◆ **WHAT THE TASK ASKS**: Would you restate all the entries exactly, leaving nothing out?

◆ **DATASET EXCERPTS**:
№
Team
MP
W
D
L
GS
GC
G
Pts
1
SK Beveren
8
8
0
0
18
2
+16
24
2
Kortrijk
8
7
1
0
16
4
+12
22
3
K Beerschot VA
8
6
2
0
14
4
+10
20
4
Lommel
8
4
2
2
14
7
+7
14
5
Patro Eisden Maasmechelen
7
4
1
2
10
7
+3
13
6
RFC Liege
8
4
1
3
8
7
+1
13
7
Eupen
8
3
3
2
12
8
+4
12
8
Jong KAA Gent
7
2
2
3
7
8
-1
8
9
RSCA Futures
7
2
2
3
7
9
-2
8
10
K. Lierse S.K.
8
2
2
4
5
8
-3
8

◆ **SOLUTION FOR THIS TASK**:
№
Team
MP
W
D
L
GS
GC
G
Pts
1
SK Beveren
8
8
0
0
18
2
+16
24
2
Kortrijk
8
7
1
0
16
4
+12
22
3
K Beerschot VA
8
6
2
0
14
4
+10
20
4
Lommel
8
4
2
2
14
7
+7
14
5
Patro Eisden Maasmechelen
7
4
1
2
10
7
+3
13
6
RFC Liege
8
4
1
3
8
7
+1
13
7
Eupen
8
3
3
2
12
8
+4
12
8
Jong KAA Gent
7
2
2
3
7
8
-1
8
9
RSCA Futures
7
2
2
3
7
9
-2
8
10
K. Lierse S.K.
8
2
2
4
5
8
-3
8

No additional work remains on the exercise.